The task: In how many lines of the records does the word "Blackwell" appear? Reply with the number and nothing else.

[Records from a dataset]
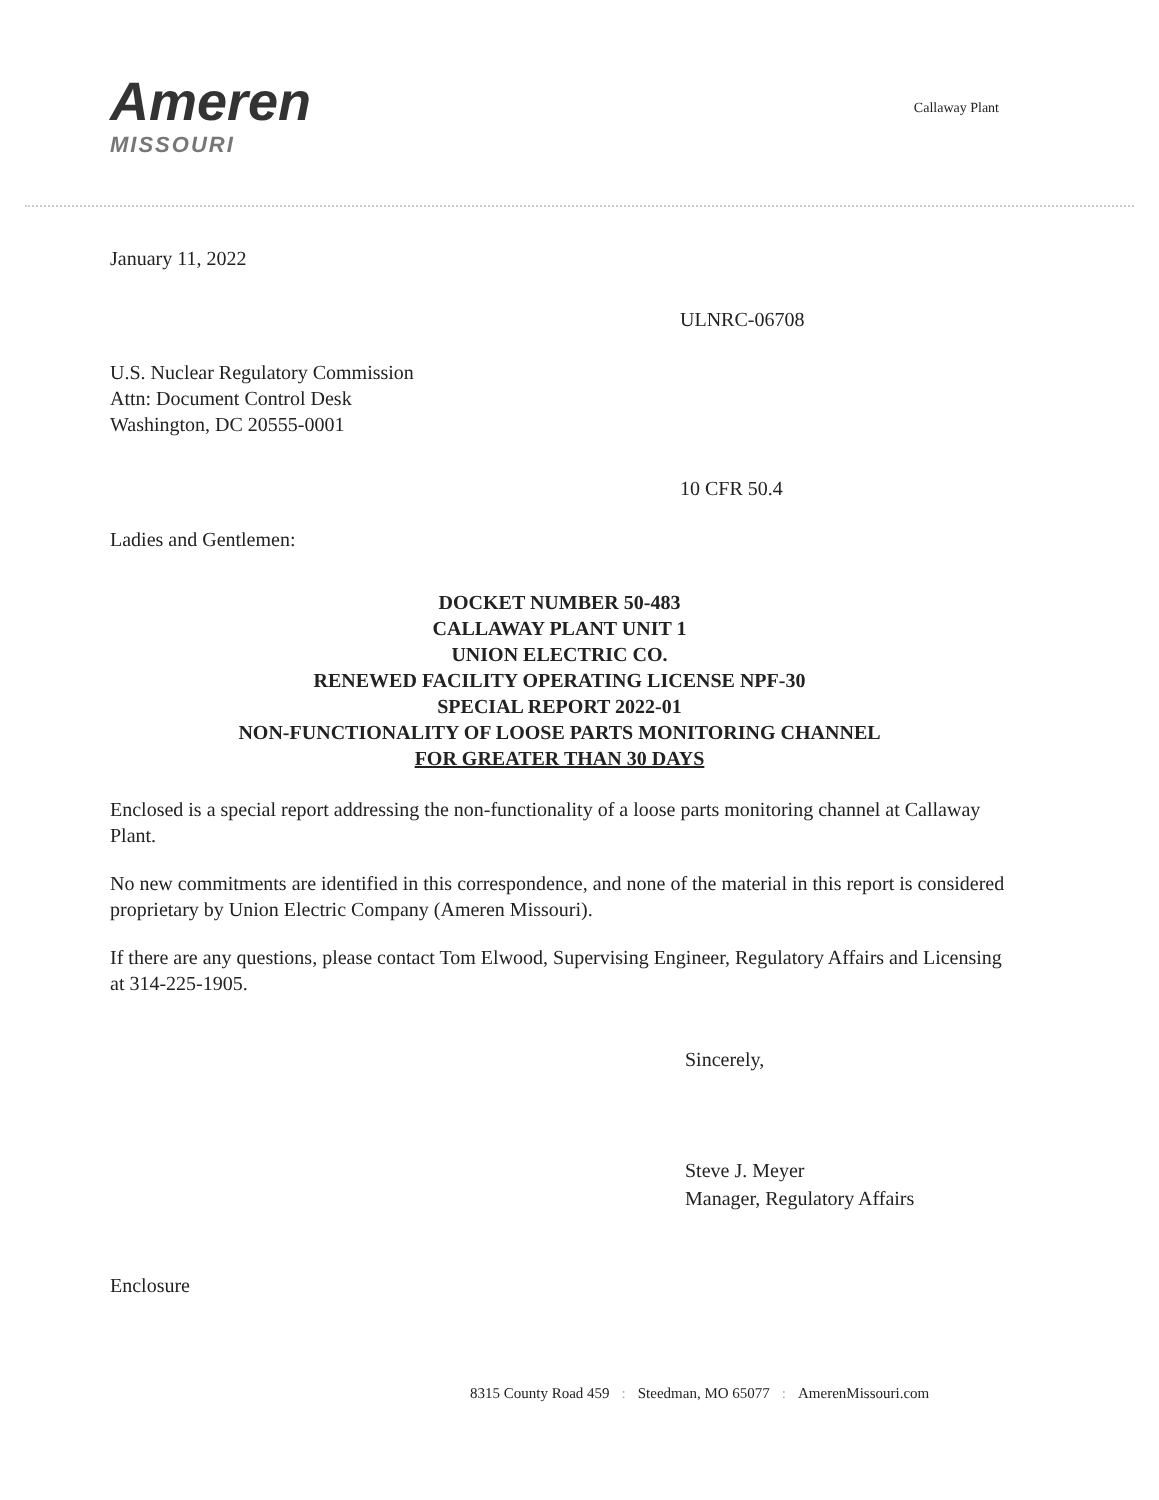Ameren
MISSOURI
Callaway Plant
January 11, 2022
ULNRC-06708
U.S. Nuclear Regulatory Commission
Attn: Document Control Desk
Washington, DC 20555-0001
10 CFR 50.4
Ladies and Gentlemen:
DOCKET NUMBER 50-483
CALLAWAY PLANT UNIT 1
UNION ELECTRIC CO.
RENEWED FACILITY OPERATING LICENSE NPF-30
SPECIAL REPORT 2022-01
NON-FUNCTIONALITY OF LOOSE PARTS MONITORING CHANNEL
FOR GREATER THAN 30 DAYS
Enclosed is a special report addressing the non-functionality of a loose parts monitoring channel at Callaway Plant.
No new commitments are identified in this correspondence, and none of the material in this report is considered proprietary by Union Electric Company (Ameren Missouri).
If there are any questions, please contact Tom Elwood, Supervising Engineer, Regulatory Affairs and Licensing at 314-225-1905.
Sincerely,
Steve J. Meyer
Manager, Regulatory Affairs
Enclosure
8315 County Road 459: Steedman, MO 65077: AmerenMissouri.com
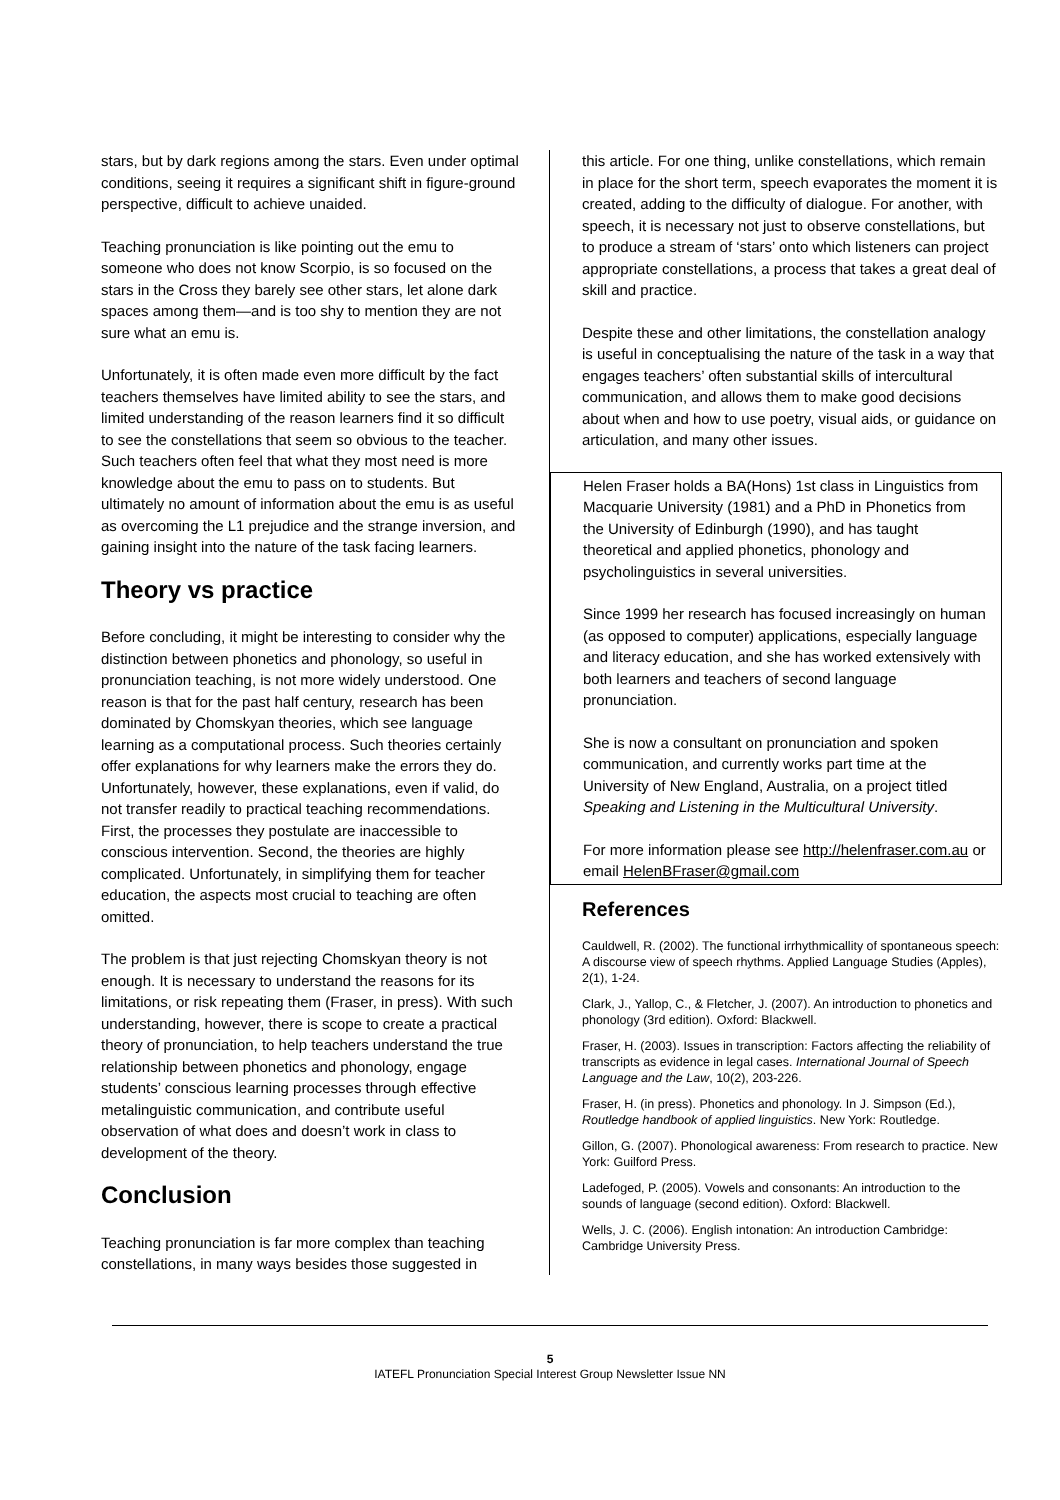stars, but by dark regions among the stars. Even under optimal conditions, seeing it requires a significant shift in figure-ground perspective, difficult to achieve unaided.
Teaching pronunciation is like pointing out the emu to someone who does not know Scorpio, is so focused on the stars in the Cross they barely see other stars, let alone dark spaces among them—and is too shy to mention they are not sure what an emu is.
Unfortunately, it is often made even more difficult by the fact teachers themselves have limited ability to see the stars, and limited understanding of the reason learners find it so difficult to see the constellations that seem so obvious to the teacher. Such teachers often feel that what they most need is more knowledge about the emu to pass on to students. But ultimately no amount of information about the emu is as useful as overcoming the L1 prejudice and the strange inversion, and gaining insight into the nature of the task facing learners.
Theory vs practice
Before concluding, it might be interesting to consider why the distinction between phonetics and phonology, so useful in pronunciation teaching, is not more widely understood. One reason is that for the past half century, research has been dominated by Chomskyan theories, which see language learning as a computational process. Such theories certainly offer explanations for why learners make the errors they do. Unfortunately, however, these explanations, even if valid, do not transfer readily to practical teaching recommendations. First, the processes they postulate are inaccessible to conscious intervention. Second, the theories are highly complicated. Unfortunately, in simplifying them for teacher education, the aspects most crucial to teaching are often omitted.
The problem is that just rejecting Chomskyan theory is not enough. It is necessary to understand the reasons for its limitations, or risk repeating them (Fraser, in press). With such understanding, however, there is scope to create a practical theory of pronunciation, to help teachers understand the true relationship between phonetics and phonology, engage students’ conscious learning processes through effective metalinguistic communication, and contribute useful observation of what does and doesn’t work in class to development of the theory.
Conclusion
Teaching pronunciation is far more complex than teaching constellations, in many ways besides those suggested in
this article. For one thing, unlike constellations, which remain in place for the short term, speech evaporates the moment it is created, adding to the difficulty of dialogue. For another, with speech, it is necessary not just to observe constellations, but to produce a stream of ‘stars’ onto which listeners can project appropriate constellations, a process that takes a great deal of skill and practice.
Despite these and other limitations, the constellation analogy is useful in conceptualising the nature of the task in a way that engages teachers’ often substantial skills of intercultural communication, and allows them to make good decisions about when and how to use poetry, visual aids, or guidance on articulation, and many other issues.
Helen Fraser holds a BA(Hons) 1st class in Linguistics from Macquarie University (1981) and a PhD in Phonetics from the University of Edinburgh (1990), and has taught theoretical and applied phonetics, phonology and psycholinguistics in several universities.
Since 1999 her research has focused increasingly on human (as opposed to computer) applications, especially language and literacy education, and she has worked extensively with both learners and teachers of second language pronunciation.
She is now a consultant on pronunciation and spoken communication, and currently works part time at the University of New England, Australia, on a project titled Speaking and Listening in the Multicultural University.
For more information please see http://helenfraser.com.au or email HelenBFraser@gmail.com
References
Cauldwell, R. (2002). The functional irrhythmicallity of spontaneous speech: A discourse view of speech rhythms. Applied Language Studies (Apples), 2(1), 1-24.
Clark, J., Yallop, C., & Fletcher, J. (2007). An introduction to phonetics and phonology (3rd edition). Oxford: Blackwell.
Fraser, H. (2003). Issues in transcription: Factors affecting the reliability of transcripts as evidence in legal cases. International Journal of Speech Language and the Law, 10(2), 203-226.
Fraser, H. (in press). Phonetics and phonology. In J. Simpson (Ed.), Routledge handbook of applied linguistics. New York: Routledge.
Gillon, G. (2007). Phonological awareness: From research to practice. New York: Guilford Press.
Ladefoged, P. (2005). Vowels and consonants: An introduction to the sounds of language (second edition). Oxford: Blackwell.
Wells, J. C. (2006). English intonation: An introduction Cambridge: Cambridge University Press.
5
IATEFL Pronunciation Special Interest Group Newsletter Issue NN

Exercise result: 2